Packages for time-series manipulation are mostly directed at the stock-market. I suggested Cronos in the comments; I have no idea how to do pattern recognition with it, beyond the obvious: any good model of a length of your series should be able to predict that, after small bumps at a certain distance to the last small bump, big bumps follow. That is, your series exhibits self-similarity, and the models used in Cronos are designed to model it.
If you don't mind C#, you should request a version of TimeSearcher2 from the folks at HCIL - pattern recognition is, for this system, drawing what a pattern looks like, and then checking whether your model is general enough to capture most instances with a low false-positive rate. Probably the most user-friendly approach you will find; all others require quite a background in statistics or pattern recognition strategies.

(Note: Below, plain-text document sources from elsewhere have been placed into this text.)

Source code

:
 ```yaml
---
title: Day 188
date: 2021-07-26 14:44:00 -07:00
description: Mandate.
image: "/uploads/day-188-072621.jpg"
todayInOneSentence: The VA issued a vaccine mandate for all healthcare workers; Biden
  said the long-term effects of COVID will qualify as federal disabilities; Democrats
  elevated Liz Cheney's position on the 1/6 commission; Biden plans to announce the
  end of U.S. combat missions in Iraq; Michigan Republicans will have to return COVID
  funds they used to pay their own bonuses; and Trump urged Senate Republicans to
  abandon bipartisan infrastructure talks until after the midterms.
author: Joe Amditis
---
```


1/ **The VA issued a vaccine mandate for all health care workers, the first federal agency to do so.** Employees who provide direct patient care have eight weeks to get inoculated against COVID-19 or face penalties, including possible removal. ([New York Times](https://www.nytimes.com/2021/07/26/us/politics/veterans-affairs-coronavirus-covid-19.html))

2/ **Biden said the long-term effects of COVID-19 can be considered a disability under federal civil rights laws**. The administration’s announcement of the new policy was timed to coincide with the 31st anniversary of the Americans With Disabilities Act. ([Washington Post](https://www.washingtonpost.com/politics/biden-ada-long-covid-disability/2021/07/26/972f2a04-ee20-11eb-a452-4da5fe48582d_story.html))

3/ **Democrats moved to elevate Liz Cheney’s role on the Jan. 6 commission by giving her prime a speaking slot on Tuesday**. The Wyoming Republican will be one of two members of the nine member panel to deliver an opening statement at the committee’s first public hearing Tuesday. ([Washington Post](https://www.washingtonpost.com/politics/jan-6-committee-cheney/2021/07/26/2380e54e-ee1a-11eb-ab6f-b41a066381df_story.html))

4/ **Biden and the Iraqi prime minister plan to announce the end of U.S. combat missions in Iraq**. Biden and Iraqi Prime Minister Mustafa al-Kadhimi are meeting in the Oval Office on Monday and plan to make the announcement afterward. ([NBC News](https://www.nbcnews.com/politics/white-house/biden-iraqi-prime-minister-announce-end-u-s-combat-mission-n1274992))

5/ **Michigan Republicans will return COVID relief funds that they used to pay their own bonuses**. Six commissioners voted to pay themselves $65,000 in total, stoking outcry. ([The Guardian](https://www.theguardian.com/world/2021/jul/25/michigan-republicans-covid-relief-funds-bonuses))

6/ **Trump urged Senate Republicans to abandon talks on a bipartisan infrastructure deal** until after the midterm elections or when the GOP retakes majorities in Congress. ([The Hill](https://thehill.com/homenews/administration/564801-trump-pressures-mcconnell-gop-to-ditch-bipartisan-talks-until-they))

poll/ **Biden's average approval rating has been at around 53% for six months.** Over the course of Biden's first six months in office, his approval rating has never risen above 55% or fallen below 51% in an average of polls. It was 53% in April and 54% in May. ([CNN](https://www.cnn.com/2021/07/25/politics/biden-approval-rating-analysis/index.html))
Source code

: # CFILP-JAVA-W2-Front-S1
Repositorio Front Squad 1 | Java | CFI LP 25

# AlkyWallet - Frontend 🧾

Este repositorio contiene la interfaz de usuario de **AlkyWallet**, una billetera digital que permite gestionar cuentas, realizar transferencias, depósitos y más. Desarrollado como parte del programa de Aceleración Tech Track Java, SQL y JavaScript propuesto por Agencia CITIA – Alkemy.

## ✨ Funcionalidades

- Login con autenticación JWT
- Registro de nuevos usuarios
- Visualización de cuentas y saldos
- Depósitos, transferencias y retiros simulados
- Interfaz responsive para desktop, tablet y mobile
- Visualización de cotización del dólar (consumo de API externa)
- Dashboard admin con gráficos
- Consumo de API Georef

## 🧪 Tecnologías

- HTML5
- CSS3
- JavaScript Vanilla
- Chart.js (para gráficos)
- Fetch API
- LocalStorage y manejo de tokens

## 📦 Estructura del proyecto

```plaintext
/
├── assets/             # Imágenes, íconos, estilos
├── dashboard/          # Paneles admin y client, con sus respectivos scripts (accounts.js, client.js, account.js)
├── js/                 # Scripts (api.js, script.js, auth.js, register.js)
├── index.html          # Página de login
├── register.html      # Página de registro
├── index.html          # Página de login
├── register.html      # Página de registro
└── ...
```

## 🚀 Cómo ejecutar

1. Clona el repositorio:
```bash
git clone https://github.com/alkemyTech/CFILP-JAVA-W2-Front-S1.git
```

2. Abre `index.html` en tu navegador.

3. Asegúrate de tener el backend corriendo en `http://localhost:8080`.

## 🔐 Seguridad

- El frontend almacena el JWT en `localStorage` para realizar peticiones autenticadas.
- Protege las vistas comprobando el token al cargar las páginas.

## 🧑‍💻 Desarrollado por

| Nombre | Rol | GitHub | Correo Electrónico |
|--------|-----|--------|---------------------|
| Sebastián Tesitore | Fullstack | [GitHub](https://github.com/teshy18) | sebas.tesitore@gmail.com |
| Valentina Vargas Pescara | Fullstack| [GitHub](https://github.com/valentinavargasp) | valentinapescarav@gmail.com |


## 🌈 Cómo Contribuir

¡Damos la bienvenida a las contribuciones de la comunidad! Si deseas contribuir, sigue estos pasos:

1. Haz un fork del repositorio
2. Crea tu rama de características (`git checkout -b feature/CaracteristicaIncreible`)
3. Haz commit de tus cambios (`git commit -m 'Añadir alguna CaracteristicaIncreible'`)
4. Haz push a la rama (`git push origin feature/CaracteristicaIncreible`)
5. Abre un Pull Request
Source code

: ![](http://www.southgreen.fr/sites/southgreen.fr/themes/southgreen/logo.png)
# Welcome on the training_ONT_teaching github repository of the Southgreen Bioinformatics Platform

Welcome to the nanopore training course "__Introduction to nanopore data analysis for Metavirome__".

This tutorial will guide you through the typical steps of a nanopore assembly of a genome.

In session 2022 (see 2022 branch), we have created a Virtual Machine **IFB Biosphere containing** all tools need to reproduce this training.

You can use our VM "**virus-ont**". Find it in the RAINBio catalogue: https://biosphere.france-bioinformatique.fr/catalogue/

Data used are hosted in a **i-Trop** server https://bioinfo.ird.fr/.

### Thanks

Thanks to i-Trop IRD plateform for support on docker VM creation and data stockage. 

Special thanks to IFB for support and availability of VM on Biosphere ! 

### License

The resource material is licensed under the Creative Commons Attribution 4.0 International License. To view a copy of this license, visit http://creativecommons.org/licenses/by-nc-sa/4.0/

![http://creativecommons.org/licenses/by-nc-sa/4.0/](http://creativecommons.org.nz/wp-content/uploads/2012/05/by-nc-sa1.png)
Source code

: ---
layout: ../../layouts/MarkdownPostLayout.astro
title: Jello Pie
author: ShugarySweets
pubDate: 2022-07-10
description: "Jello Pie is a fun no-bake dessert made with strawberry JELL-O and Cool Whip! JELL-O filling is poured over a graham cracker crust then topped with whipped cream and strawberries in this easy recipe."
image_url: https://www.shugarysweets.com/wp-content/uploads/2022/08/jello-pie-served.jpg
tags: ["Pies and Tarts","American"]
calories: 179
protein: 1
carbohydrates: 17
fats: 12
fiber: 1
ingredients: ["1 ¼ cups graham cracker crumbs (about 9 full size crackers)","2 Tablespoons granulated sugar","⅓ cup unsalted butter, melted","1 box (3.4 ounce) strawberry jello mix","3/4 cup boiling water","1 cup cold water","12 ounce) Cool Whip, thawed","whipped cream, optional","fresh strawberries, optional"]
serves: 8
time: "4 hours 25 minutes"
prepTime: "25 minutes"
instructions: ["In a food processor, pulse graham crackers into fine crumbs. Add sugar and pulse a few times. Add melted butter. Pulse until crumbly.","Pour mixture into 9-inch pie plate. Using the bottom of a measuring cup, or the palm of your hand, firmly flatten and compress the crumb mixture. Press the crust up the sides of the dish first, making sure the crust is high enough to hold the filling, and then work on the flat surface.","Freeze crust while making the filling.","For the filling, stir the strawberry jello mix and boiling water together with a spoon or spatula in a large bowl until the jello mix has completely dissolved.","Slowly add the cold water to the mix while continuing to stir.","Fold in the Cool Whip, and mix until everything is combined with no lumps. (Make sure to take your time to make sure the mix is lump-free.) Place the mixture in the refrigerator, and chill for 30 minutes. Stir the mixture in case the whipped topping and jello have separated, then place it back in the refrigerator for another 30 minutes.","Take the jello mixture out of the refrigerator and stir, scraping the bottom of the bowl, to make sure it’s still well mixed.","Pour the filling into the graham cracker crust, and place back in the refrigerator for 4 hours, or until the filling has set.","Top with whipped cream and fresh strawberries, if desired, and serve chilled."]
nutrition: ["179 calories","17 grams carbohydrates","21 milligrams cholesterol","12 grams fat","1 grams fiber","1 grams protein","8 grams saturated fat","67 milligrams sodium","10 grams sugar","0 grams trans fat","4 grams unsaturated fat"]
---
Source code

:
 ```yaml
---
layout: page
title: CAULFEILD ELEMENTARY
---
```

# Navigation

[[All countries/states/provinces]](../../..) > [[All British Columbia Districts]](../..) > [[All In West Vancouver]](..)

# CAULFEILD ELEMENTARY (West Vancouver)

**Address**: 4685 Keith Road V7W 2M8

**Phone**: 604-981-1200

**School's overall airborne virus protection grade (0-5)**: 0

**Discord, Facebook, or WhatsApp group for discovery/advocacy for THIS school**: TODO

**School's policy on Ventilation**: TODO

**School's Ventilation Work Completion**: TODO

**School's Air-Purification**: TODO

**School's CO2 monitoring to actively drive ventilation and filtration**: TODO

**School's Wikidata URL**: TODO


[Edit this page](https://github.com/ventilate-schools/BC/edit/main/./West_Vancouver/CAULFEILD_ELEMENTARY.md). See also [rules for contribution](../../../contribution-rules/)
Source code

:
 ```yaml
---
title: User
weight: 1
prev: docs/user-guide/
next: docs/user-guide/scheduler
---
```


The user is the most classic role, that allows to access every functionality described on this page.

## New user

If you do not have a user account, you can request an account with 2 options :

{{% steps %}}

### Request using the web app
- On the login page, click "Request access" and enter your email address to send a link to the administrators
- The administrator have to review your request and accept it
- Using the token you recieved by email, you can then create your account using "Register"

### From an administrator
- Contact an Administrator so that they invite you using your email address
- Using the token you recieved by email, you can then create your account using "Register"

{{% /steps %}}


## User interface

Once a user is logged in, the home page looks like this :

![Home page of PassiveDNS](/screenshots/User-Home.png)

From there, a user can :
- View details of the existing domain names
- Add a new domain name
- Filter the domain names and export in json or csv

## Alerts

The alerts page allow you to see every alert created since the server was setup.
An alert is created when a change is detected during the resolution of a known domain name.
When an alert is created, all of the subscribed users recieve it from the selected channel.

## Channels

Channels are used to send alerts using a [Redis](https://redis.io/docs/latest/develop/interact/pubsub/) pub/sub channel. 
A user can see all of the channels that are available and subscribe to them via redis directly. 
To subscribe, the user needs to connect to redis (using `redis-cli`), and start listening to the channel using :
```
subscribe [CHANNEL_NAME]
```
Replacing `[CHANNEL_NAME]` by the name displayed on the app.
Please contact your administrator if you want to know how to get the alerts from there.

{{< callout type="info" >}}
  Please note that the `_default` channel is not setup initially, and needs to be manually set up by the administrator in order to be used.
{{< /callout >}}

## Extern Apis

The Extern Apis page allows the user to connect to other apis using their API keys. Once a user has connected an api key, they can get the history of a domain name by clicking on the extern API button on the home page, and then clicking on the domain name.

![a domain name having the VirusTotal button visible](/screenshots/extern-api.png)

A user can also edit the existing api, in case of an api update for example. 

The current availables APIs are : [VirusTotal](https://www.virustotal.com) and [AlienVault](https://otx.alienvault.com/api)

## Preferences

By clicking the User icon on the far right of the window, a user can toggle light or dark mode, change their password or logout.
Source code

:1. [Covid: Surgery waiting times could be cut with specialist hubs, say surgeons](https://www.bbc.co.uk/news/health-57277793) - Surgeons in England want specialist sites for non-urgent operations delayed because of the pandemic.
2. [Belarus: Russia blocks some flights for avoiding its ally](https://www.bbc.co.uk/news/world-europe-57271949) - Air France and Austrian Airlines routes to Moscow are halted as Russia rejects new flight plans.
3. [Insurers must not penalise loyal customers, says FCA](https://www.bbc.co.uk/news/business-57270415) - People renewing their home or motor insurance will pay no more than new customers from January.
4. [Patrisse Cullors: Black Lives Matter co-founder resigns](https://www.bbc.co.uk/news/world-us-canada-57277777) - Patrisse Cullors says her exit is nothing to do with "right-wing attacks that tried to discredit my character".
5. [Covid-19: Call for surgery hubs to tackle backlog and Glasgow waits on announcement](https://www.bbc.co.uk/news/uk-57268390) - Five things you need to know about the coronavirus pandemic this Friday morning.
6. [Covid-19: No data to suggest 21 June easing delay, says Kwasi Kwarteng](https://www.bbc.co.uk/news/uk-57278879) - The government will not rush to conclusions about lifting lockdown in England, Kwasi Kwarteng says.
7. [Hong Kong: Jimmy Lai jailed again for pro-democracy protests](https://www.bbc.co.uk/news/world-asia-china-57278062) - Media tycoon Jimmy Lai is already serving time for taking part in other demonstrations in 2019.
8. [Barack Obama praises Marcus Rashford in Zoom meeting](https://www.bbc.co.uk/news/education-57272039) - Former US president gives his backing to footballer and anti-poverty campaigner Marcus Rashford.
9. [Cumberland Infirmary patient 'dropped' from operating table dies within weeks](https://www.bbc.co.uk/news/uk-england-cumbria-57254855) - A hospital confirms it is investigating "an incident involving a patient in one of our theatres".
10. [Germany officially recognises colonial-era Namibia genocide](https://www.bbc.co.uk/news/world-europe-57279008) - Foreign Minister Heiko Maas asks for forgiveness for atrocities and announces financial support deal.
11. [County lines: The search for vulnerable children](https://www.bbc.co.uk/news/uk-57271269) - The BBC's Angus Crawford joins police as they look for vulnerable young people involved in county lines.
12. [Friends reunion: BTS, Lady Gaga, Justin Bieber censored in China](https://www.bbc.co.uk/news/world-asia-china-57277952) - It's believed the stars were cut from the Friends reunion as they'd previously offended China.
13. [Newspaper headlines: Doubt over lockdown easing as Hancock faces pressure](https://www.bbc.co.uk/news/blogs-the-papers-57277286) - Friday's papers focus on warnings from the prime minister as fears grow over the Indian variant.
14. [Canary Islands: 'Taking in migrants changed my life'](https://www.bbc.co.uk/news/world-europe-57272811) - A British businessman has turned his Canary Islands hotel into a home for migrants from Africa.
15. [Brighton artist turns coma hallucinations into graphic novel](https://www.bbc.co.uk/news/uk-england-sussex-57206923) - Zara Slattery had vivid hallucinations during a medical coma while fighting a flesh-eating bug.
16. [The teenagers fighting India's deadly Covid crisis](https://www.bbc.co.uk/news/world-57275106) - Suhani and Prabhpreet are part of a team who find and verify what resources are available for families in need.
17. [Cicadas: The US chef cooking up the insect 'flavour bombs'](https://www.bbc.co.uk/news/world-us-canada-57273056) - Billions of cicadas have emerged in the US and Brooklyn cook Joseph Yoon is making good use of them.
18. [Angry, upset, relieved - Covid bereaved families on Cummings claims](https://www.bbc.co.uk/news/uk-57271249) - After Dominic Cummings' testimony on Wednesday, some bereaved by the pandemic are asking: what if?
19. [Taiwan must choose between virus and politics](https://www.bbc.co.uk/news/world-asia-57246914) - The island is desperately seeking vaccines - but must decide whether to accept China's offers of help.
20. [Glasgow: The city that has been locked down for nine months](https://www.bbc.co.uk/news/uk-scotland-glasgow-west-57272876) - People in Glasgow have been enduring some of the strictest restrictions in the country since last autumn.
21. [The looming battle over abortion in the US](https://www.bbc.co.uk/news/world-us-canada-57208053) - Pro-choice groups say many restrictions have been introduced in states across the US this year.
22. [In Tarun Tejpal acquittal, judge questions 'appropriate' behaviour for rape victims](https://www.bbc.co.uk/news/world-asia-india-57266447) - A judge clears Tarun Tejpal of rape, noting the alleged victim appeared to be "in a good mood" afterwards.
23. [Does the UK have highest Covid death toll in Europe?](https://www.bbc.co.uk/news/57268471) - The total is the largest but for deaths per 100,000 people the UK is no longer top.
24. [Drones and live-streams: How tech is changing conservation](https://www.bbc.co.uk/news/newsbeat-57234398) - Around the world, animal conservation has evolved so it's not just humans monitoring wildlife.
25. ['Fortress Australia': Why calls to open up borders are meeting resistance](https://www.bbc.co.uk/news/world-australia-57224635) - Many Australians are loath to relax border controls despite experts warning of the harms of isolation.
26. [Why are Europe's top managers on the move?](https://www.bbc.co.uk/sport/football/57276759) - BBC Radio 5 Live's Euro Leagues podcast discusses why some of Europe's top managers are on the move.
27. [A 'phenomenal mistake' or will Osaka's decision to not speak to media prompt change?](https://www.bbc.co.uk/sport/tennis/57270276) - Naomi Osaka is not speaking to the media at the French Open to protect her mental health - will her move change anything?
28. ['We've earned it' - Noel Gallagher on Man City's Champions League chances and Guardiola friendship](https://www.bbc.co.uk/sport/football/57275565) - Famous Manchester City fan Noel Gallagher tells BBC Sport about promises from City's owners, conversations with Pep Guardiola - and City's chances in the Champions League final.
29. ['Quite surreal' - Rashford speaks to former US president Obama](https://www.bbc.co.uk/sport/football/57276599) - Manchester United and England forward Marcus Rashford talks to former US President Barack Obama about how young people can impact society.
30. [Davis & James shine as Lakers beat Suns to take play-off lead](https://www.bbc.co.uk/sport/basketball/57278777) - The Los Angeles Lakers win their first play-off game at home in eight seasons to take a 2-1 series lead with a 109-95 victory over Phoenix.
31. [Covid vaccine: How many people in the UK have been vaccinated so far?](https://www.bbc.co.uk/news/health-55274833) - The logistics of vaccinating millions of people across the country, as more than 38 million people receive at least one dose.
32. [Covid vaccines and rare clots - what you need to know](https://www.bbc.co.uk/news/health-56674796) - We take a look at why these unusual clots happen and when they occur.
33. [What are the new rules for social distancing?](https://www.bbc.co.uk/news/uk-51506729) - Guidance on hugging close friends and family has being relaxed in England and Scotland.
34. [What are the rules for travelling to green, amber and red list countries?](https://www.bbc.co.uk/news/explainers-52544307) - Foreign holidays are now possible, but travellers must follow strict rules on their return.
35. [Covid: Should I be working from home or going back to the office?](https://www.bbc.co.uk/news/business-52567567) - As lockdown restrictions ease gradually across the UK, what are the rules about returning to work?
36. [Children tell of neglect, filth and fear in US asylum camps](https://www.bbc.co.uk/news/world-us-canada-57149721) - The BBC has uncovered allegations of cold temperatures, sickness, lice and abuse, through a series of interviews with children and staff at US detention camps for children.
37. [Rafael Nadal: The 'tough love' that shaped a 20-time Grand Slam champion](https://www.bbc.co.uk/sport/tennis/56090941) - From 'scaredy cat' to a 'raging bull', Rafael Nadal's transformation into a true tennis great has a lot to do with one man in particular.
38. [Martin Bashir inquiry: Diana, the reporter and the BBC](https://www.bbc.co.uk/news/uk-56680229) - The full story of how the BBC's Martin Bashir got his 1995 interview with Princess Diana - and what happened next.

I'm not sure what package would work best for this. I did something similar at one point in college where I tried to automatically detect certain similar shapes on an x-y axis for a bunch of different graphs. You could do something like the following.
Class labels like:
no class
start of region
middle of region
end of region
Features like:
relative y-axis relative and absolute difference of each of the
surrounding points in a window 11 points wide
Features like difference from average
Relative difference between point before, point after
I am using deep learning if it's an option for you. It's done in Java, Deeplearning4j. I am experimenting with LSTM. I tried 1 hidden layer and 2 hidden layers to process time series.
return new NeuralNetConfiguration.Builder()
.seed(HyperParameter.seed)
.iterations(HyperParameter.nItr)
.miniBatch(false)
.learningRate(HyperParameter.learningRate)
.biasInit(0)
.weightInit(WeightInit.XAVIER)
.momentum(HyperParameter.momentum)
.optimizationAlgo(
OptimizationAlgorithm.STOCHASTIC_GRADIENT_DESCENT // RMSE: ????
)
.regularization(true)
.updater(Updater.RMSPROP) // NESTEROVS
// .l2(0.001)
.list()
.layer(0,
new GravesLSTM.Builder().nIn(HyperParameter.numInputs).nOut(HyperParameter.nHNodes_1).activation("tanh").build())
.layer(1,
new GravesLSTM.Builder().nIn(HyperParameter.nHNodes_1).nOut(HyperParameter.nHNodes_2).dropOut(HyperParameter.dropOut).activation("tanh").build())
.layer(2,
new GravesLSTM.Builder().nIn(HyperParameter.nHNodes_2).nOut(HyperParameter.nHNodes_2).dropOut(HyperParameter.dropOut).activation("tanh").build())
.layer(3, // "identity" make regression output
new RnnOutputLayer.Builder(LossFunctions.LossFunction.MSE).nIn(HyperParameter.nHNodes_2).nOut(HyperParameter.numOutputs).activation("identity").build()) // "identity"
.backpropType(BackpropType.TruncatedBPTT)
.tBPTTBackwardLength(100)
.pretrain(false)
.backprop(true)
.build();
Found a few things:
LSTM or RNN is very good at picking out patterns in time-series.
Tried on one time-series, and a group different time-series. Pattern were picked out easily.
It is also trying to pick out patterns not for just one cadence. If there are patterns by week, and by month, both will be learned by the net.